[ 27 ]

4.1K 456 381
                                    


Korkuyorum. Şu an inanılmaz korkuyorum. En son bu duyguyu çocukluk yıllarımda, annemin cesedini evin tam ortasında bulmadan birkaç dakika önce yaşamıştım. Bu kadar şiddetlisi ondan sonra olmamıştı. Bundan sonra da olacak mıydı bilmiyordum.

Ama bu sefer kendim için değildi. Sevdiklerim içindi. Çocuklar için korkuyordum, benim yüzümden onlara bir zarar gelmesinden korkuyordum.

Yerden kaldıramadığım ayaklarımı yere sürte sürte yürümeye devam ettim. Mutfaktalardı. Çocuklar ve adını henüz bilmediğim ama benim kabuslarım olabilecek olan kişi. Kendimi sakinleştirmeye çalışıp, mutfağa girdiğimde bir anda tüm gözler bendeydi.

"Sen de kimsin?" Orta yaşlarda olmasına rağmen gayet hoş ve şık giyinimli olan yani kabusum sormuştu bu soruyu. Onunla göz göze geldiğimde göz bebeklerimin titrediğinin farkındaydım.

Çabucak önünde eğildim. Konuşmalıydım, evet konuşmam gerekiyordu ama ne diyeceğimi kestiremiyordum. Sesimin nasıl çıkacağını bilemiyordum. Şu an her konu da tedirgindim.

"Efendim, o benim kuzenim." Bir anda sandalyedeki yerinden kalktı ve yanıma gelip elini omzuma attı Yoongi. Beklediğimden daha rahattı ya da öyle görünüyordu.

Onun beni tanıtmasıyla çabucak bir daha eğildim. Saygı da kusur etmemeliydim, hiçbir konu da hata yapmamalıydım. Mükemmel olmalıydım.

"Merhaba efendim, ben..Honja." Dedim kendimi tanıtarak. İsmimi bu dakikaya kadar düşünmemiştim, pardon sahte ismimi. Klasik, herhangi isimlerden birini söylerim diye düşünüyordum ama bu, nereden gelmişti aklıma?

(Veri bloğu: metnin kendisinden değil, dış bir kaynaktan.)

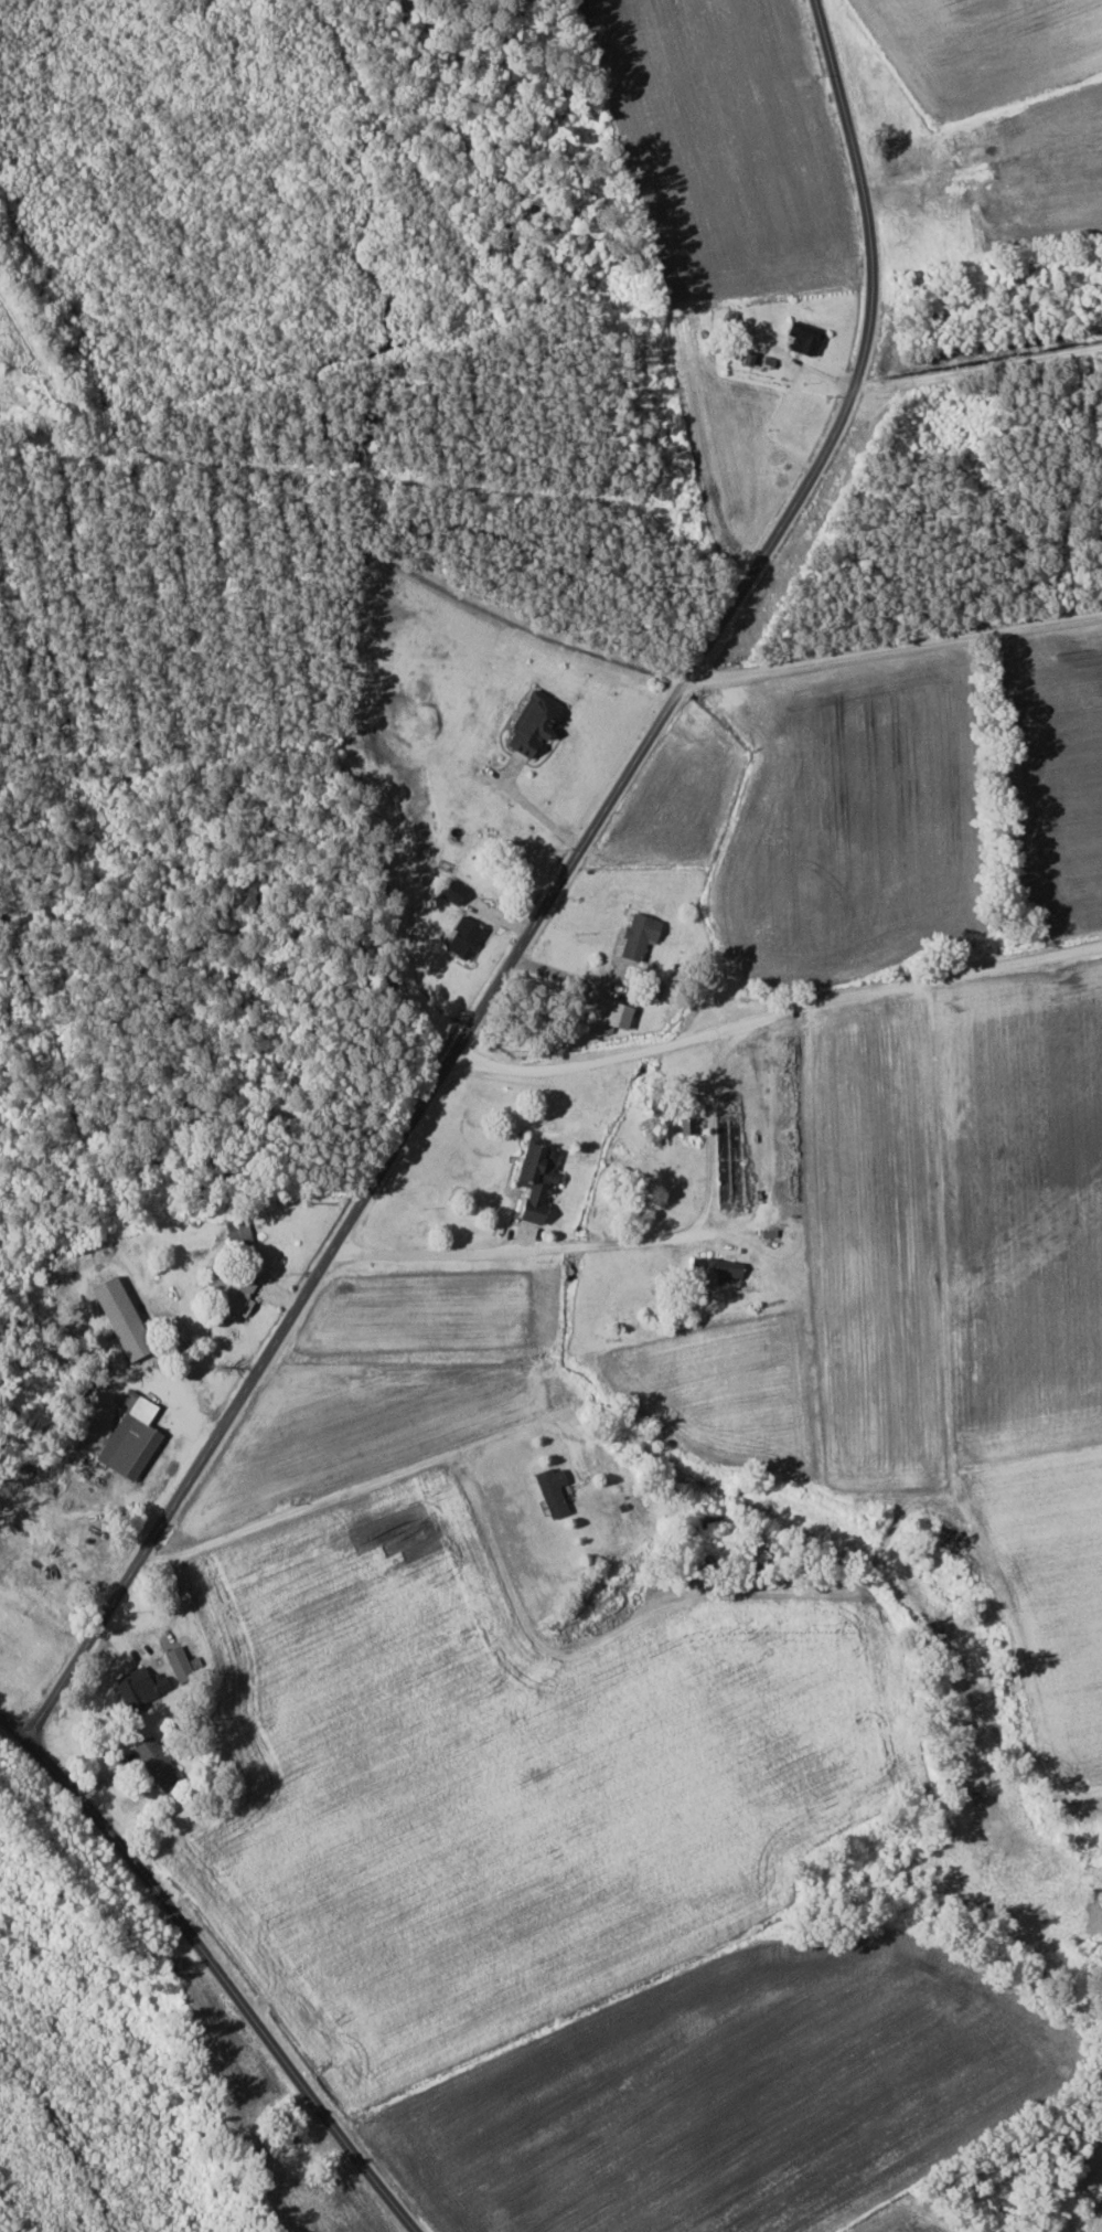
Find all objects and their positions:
building: (801, 336)
road: (923, 582)
building: (529, 723)
building: (450, 890)
road: (540, 894)
building: (637, 936)
building: (461, 937)
building: (607, 1016)
road: (710, 1157)
building: (533, 1180)
building: (238, 1230)
building: (716, 1271)
building: (237, 1294)
building: (118, 1318)
building: (128, 1437)
building: (550, 1490)
road: (338, 1509)
building: (176, 1661)
building: (138, 1686)
building: (148, 1763)
road: (216, 1967)

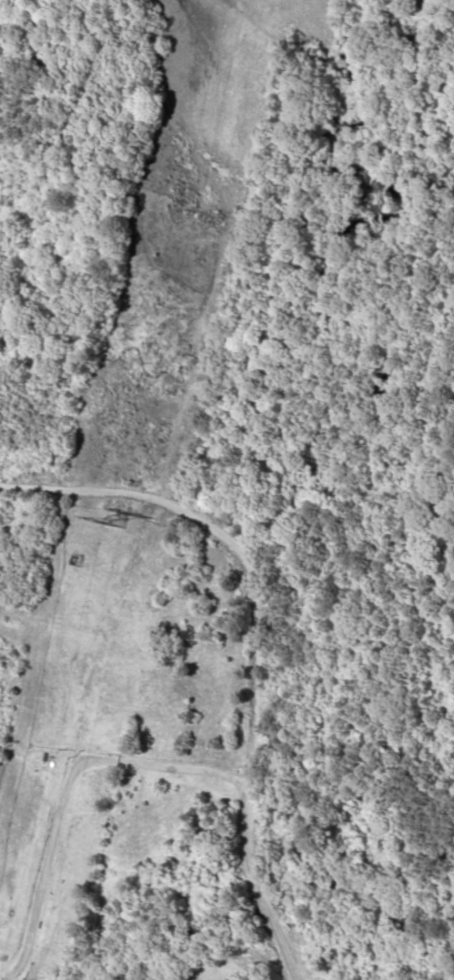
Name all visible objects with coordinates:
power tower: (133, 526)
road: (255, 639)

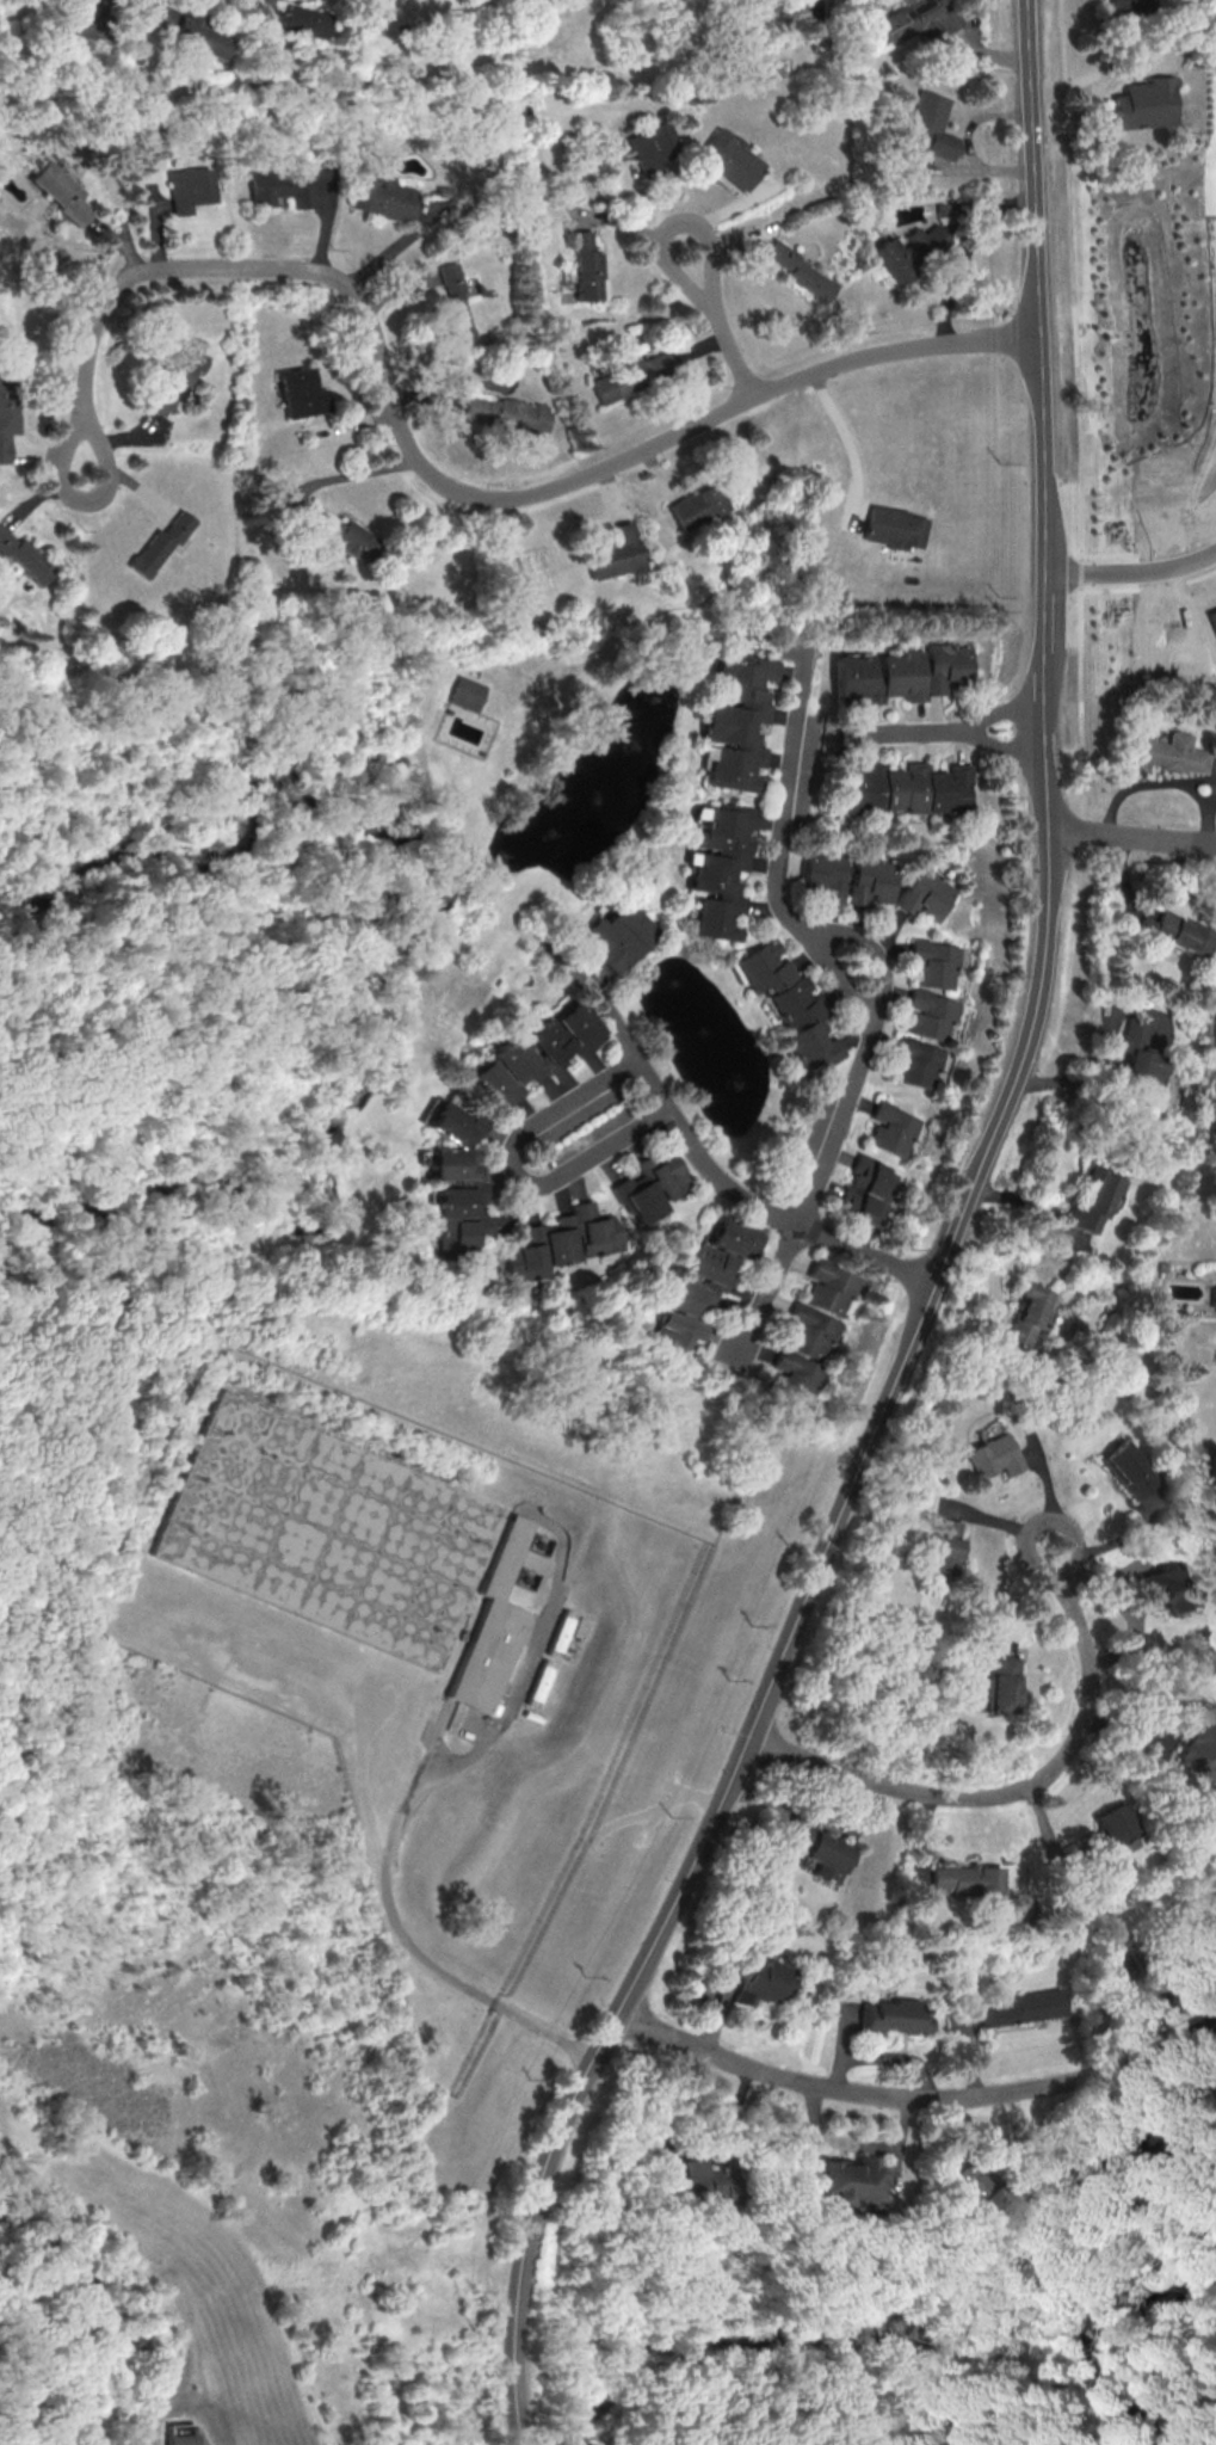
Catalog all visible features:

Çocukların bakışlarıyla birlikte adamınki de kısıldı. Muhtemelen ilk defa duyuyorlardı. Belki de daha önce bu isme sahip birileri vardır bilemiyorum.

"Min Honja..." Kendi kendine uzattı ve sonrasında tekrardan sustu. Beni süzüyordu baştan sona farkındaydım.

"Neden buradasın Honja?"

"Ben..." Yoongi bir defa daha beni kurtarmış ve konuşmama izin vermemişti.

"O çok hasta efendim. Kendisi bizim köyümüzde yaşıyor. Kanser teşhisi konuşunca da buradaki doktorlara görünmek için geldi. Başka kimsesi olmadığı için de benim yanımda kalmaya başladı. Size söyleyecektim ama doğru zamanı bulamadım."

"Kanser mi? Ne feci!" Bakışları hüzünle doldu ve ayağa kalktı. Samimi miydi değil miydi karar verememiştim. Elini omzuma yerleştirdi ve tepeden baktı bana. Boyu beklediğimden daha uzundu. Ön kısımlarında birikmiş uzun saçları her an gözüne girecek gibi duruyordu.

"O yüzden mi böyle maskeli ve şapkalı dolaşıyorsun?"

"Dikkat etmem lazım efendim, bir de saçlarım çok dökülüyor bu beni rahatsız ettiği için şapka takıyorum."

"Anladım." Sonrasında Yoongi'ye döndü. "Onu bir otele yerleştirebilirdin ya da bir kliniğe yatırabilirdin. Burasının doğru yer olduğuna emin misin?"

"Şehir hayatıyla ilgili birçok şeyi bilmiyor. Yalnız kalmaktan korktuğu için onu yanımdan ayıramadım efendim. Bir de bazen nöbetler geçirip, bayılabiliyor kısacası tek kalması onun için zararlı." Dudaklarını içeri çekip anlarcasına başını salladı adam.

"Burada kalmanın sorun olacağını sanmıyorum. Ne de olsa kız değilsin değil mi?" Ve garip bir gülümseme... Biz de ise ölüm sessizliği...

"Ben de yönetici Kim Jae! Bir süre burada bu fırlamalarla yaşayacağım. Artık seninle de!" Uzattığı elini yavaşça sıktım ve bir daha eğildim.